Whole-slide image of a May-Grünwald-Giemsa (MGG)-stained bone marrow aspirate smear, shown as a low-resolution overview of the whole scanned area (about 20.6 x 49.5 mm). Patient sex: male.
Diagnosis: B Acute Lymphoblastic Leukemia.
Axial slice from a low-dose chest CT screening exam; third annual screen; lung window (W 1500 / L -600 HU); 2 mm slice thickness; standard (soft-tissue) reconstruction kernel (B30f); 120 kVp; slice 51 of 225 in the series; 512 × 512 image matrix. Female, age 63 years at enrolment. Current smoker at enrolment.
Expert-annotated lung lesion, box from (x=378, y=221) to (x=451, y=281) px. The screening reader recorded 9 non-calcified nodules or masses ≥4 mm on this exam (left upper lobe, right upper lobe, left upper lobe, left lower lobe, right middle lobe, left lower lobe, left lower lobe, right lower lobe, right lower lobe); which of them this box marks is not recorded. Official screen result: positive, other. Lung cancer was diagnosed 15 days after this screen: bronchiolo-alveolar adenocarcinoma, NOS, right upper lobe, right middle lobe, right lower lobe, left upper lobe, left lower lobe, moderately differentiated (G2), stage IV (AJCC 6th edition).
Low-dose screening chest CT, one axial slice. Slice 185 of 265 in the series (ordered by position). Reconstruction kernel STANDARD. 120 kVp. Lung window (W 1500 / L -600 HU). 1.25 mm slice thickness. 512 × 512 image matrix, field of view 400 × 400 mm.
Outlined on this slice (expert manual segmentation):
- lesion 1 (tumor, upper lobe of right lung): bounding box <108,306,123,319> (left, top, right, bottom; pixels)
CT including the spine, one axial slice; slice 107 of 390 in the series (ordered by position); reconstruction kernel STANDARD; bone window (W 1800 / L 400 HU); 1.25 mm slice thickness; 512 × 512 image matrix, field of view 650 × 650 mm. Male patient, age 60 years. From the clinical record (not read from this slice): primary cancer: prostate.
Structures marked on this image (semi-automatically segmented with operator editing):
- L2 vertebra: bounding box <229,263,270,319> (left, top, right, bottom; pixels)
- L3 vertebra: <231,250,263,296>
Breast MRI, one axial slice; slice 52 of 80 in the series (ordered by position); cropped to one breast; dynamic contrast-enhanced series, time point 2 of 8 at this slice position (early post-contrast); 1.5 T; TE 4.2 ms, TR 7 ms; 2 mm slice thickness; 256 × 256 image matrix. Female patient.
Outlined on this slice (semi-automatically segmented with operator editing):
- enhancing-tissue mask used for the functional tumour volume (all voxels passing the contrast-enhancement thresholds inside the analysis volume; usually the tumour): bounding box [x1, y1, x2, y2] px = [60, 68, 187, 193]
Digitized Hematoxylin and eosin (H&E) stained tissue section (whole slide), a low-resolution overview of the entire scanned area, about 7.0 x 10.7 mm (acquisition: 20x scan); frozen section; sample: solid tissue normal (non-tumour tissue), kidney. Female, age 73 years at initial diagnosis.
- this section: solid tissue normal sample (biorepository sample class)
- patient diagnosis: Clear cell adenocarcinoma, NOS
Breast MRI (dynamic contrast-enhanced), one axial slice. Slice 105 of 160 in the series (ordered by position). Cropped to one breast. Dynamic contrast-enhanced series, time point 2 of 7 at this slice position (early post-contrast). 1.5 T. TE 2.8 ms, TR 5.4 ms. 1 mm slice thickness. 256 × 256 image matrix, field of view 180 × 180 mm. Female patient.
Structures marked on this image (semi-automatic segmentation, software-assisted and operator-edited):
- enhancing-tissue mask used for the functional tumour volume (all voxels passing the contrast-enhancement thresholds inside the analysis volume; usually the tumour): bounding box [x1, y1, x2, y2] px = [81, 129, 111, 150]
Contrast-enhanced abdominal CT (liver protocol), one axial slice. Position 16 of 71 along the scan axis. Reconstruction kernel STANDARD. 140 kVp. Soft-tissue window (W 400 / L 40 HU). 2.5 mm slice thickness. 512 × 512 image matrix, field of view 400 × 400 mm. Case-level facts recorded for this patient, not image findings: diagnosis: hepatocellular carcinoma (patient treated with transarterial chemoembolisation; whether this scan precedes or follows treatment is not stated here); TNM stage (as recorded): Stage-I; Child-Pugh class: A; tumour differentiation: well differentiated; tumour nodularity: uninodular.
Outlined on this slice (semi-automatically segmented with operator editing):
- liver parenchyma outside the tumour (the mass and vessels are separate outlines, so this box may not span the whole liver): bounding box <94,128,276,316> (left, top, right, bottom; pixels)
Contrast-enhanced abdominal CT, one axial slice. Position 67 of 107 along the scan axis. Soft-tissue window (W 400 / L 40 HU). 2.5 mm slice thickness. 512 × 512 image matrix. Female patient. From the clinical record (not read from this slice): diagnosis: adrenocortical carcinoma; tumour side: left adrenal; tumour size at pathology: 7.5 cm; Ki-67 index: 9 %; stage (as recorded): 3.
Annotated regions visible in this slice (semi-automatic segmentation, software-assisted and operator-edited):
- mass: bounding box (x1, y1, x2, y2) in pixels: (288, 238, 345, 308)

-*-

> **Aim of the exercise**: What is wanted is every line from the first line of the entries through the line that contains "Axial slice from", given again exactly.

> **Response to this exercise**:
Whole-slide image of a May-Grünwald-Giemsa (MGG)-stained bone marrow aspirate smear, shown as a low-resolution overview of the whole scanned area (about 20.6 x 49.5 mm). Patient sex: male.
Diagnosis: B Acute Lymphoblastic Leukemia.
Axial slice from a low-dose chest CT screening exam; third annual screen; lung window (W 1500 / L -600 HU); 2 mm slice thickness; standard (soft-tissue) reconstruction kernel (B30f); 120 kVp; slice 51 of 225 in the series; 512 × 512 image matrix. Female, age 63 years at enrolment. Current smoker at enrolment.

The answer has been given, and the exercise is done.